家族の喜び

434 ~ 435 / 686ページ
 隊員を迎えた家族や留守隊の喜びは想像以上のものがあったであろう。従軍中留守家族には全員が討死したなどと言いふらす者や、まことしやかに書付にして見せ歩く者もあったりして、家族を苦しめた。それだけに感状をもらって元気に帰ってきた神主たちを迎えて、家族親類の者たちの喜びはたとえようもなかった。【留守隊の活躍】留守隊の幹部は留守家族の救援や出兵隊員への補給に忙しかった。【資金捻出】倒幕派諸藩兵の費用は官軍会計方より支給される若干の手当と食費のほかは、自弁しなくてはならなかったから、報国隊の場合資金の捻出には非常に苦心しなければならなかった。このほか留守隊は明治元年(一八六八)九月、明治天皇の東幸にあたって今切・天竜川両渡の警衛を願い出、あるいは淡海国玉神社が内侍所入御の地に指定されたから、官幣使がここで遠江一国の式内社に遙拝されるようにと願い出たり、種々の活動をつづけていた。

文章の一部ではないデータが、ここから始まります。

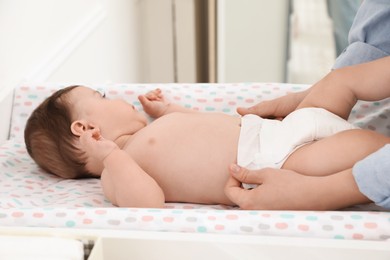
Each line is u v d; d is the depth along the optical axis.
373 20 1.12
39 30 1.60
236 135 1.11
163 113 1.31
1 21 1.36
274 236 0.76
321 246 0.72
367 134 0.96
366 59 1.15
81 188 1.16
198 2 2.57
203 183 1.08
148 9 2.62
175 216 0.84
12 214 0.88
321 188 0.89
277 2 2.39
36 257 0.68
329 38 2.32
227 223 0.82
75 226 0.85
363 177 0.81
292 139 1.03
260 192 0.95
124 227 0.84
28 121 1.23
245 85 1.37
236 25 2.43
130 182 1.00
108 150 1.03
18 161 1.27
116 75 2.34
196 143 1.10
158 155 1.11
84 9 1.96
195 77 2.71
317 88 1.11
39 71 1.59
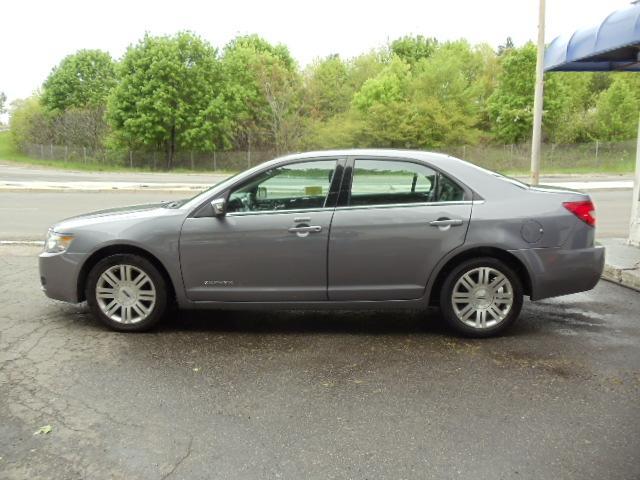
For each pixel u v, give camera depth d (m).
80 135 53.69
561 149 44.12
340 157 4.96
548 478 2.81
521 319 5.50
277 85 49.78
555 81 49.84
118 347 4.74
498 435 3.24
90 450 3.09
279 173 4.96
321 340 4.93
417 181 4.91
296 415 3.50
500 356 4.51
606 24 7.66
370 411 3.55
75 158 52.66
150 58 45.88
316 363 4.38
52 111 59.06
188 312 5.80
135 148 49.44
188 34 46.78
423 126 46.03
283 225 4.86
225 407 3.61
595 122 50.53
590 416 3.47
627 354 4.54
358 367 4.29
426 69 49.91
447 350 4.66
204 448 3.11
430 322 5.44
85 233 5.08
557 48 8.88
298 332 5.15
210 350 4.68
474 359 4.45
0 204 16.59
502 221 4.79
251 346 4.78
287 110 49.38
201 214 4.96
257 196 4.98
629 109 49.75
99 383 3.99
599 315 5.61
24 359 4.45
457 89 48.19
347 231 4.83
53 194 20.27
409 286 4.89
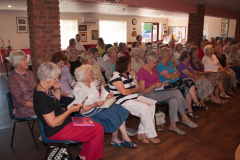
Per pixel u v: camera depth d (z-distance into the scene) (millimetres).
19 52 2334
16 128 3150
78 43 7789
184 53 3627
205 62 4363
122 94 2645
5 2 5535
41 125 1973
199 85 3799
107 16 10727
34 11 3123
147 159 2391
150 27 13539
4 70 7461
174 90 3100
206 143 2748
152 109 2695
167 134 2994
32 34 3275
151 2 5297
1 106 4125
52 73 1774
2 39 7574
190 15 7035
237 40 11086
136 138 2883
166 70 3217
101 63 4223
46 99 1781
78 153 2520
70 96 2883
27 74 2506
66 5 6219
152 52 2869
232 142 2773
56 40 3410
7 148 2588
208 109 3971
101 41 6211
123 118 2482
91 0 4152
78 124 1987
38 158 2389
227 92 4879
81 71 2250
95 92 2396
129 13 9984
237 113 3768
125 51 5473
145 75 2959
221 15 8922
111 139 2842
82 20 9781
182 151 2557
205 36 13359
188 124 3209
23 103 2297
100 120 2418
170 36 14508
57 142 2004
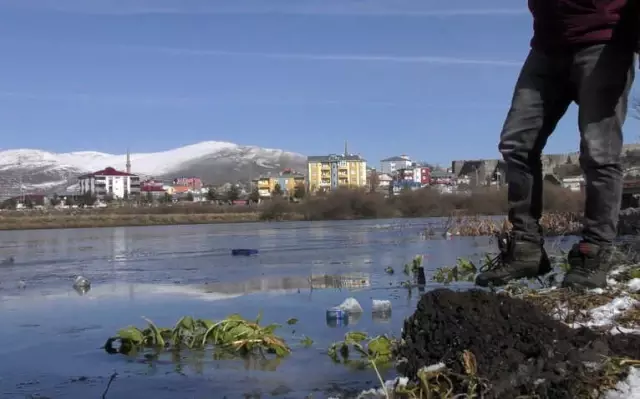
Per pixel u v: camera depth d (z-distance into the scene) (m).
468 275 7.70
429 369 2.36
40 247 19.02
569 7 3.04
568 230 17.39
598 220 3.22
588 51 3.04
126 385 3.21
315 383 3.11
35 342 4.38
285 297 6.19
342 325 4.59
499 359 2.22
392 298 5.88
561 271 5.71
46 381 3.34
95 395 3.04
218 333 4.25
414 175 120.56
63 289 7.64
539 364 2.14
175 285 7.72
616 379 2.07
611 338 2.34
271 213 59.41
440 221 37.69
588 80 3.05
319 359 3.62
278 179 126.62
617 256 3.71
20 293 7.32
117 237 25.91
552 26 3.12
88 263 11.97
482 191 47.94
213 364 3.63
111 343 4.21
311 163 122.56
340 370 3.35
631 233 8.99
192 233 28.17
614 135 3.12
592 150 3.13
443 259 10.33
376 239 18.42
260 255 12.71
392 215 55.75
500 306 2.52
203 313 5.33
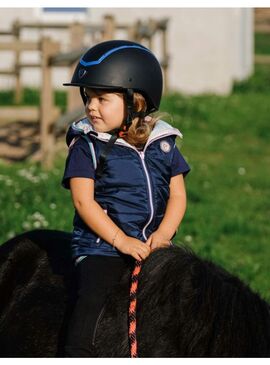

 十一月二十三日報国隊員をはじめ川東・浜名湖沿岸の留守隊員も屯所の五社に集会したが、おそらく出兵諸費用の清算と、隊員名簿の作製および神葬祭願書提出の件について、話しあったのであろう。二十九日留守隊員も加えた名簿と感状(本紙)を一の宮小国神社に納め、「天朝ノ御規則ヲ奉戴」することを神明に誓った。